The data gained from preseason is generally more valuable for any player that either has a little existing data like rookies or anytime there is a significant discontinuity between this season and previous seasons, and that's true of scouting or coaching observations too. For example, last year building my win predictions, I found that the ASPM box score metric was less predictive season to season for any player that changed teams, which is similar to numerous other study findings on boxscore data. Also, players like Derrick Rose or Kobe Bryant coming off of major injuries and essentially lost seasons are another example of a significant discontinuity.
We can also take advantage of the fact that we have other information about players, applying Bayesian principles. There's no inherent reason for preseason data to stand on its own, or for us to not incorporate that data with previous observations. Just as there is no reason for scouts to discard their previous film reviews or prior in person scouting every time the calendar turns over.
So, for example, looking at rookies preseason numbers, we can and should assume that the numbers will show some mean reversion to the long term rookie mean. Using the linear box score metric Alt. Win Score (AWS) that I used for my draft model, I ran a simple regression with both the raw AWS and one stabilized with a reversion to mean. The Stabilized AWS showed a consistent, though slight, advantage predicting the regular season AWS per 40 minutes.
For rookies with as few as 70 minutes played in the preseason and at least 100 minutes in the regular season I found a .44 correlation (R2 .198) over the last three years (a period with very poor team win percent correlations from preseason play).
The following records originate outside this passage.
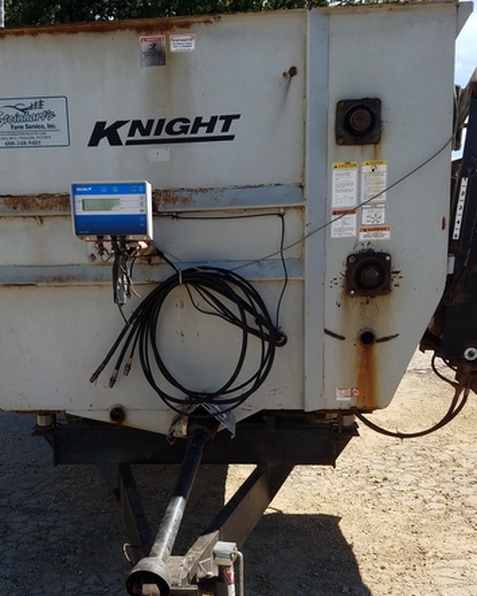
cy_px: 340
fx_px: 706
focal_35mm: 40
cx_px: 177
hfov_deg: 37.1
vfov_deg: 45.7
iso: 50
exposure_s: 1/1692
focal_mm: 4.2
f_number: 1.7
I am in the process of combining that preseason rookie data from 2010, 2012 and 2013 with their data from their pre-NBA seasons. Using the sample matched so far I ran some regressions with both sets of data to predict their performances in the their rookie year:
- The R2 in the complete set was .351, with sub-sample regressions R2 ranging from approximately .26 to .44.
- The pre-season numbers explained 40% of the model's predictive power, with sub-sample regressions running from approximately 30% to 50%.
- Offensive rebounds appeared to be the strongest preseason predictor of any single stat, though that appears to be a function of the rookie success of a few outstanding big men like Andre Drummond and Athony Davis.
In addition to this general analysis, I plan to add to the cases and columns of data matched to date in order to try a more fully realized model and create a simulation run from that to apply to this year's class, as well as revisit a Bayes' theorum analysis I did.